▸ **ASSIGNED TASK**: Among the entries below, only the lines starting at the one with "Table 4: Ipsilateral" and ending at the one with "Figure 1. Illustration", both included, are to be printed exactly.

▸ **RECORDS SUPPLIED**:

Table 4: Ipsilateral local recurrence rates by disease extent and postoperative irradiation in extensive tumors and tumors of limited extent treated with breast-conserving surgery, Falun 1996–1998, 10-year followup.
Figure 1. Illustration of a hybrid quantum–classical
* * *
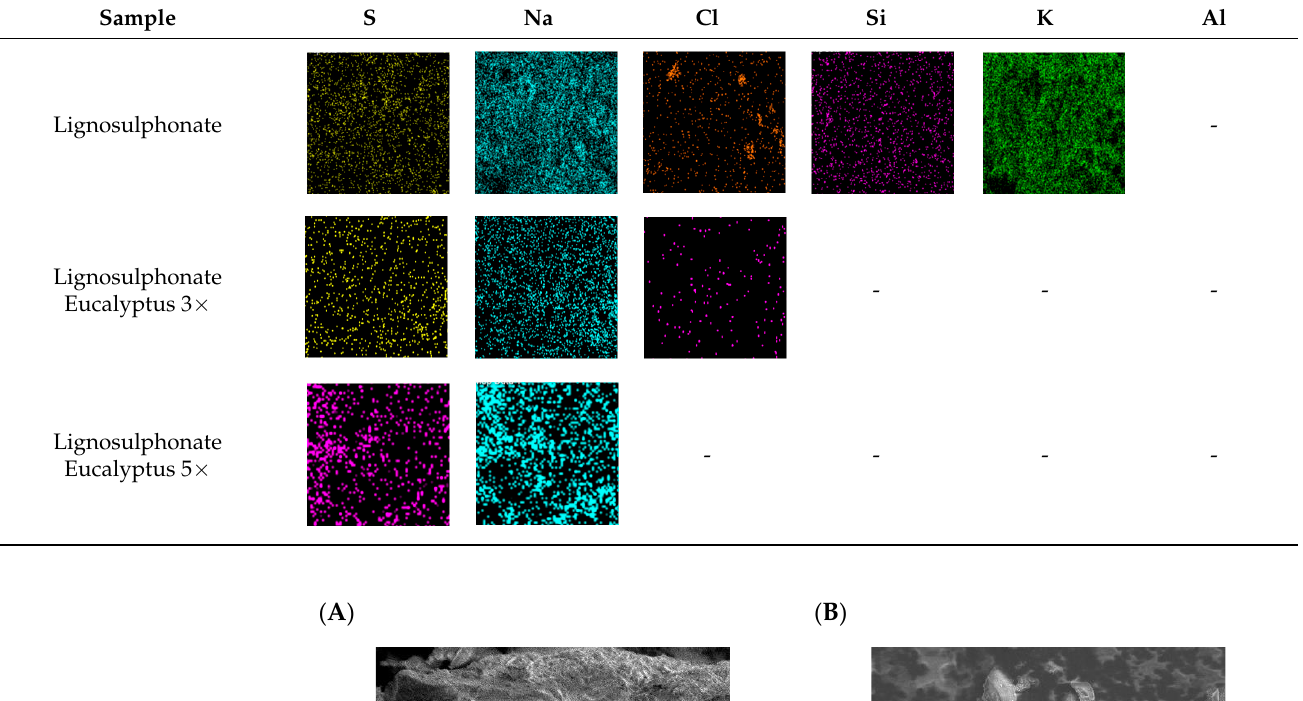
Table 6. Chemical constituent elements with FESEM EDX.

▸ **EXERCISE RESULT**:
Table 4: Ipsilateral local recurrence rates by disease extent and postoperative irradiation in extensive tumors and tumors of limited extent treated with breast-conserving surgery, Falun 1996–1998, 10-year followup.
Figure 1. Illustration of a hybrid quantum–classical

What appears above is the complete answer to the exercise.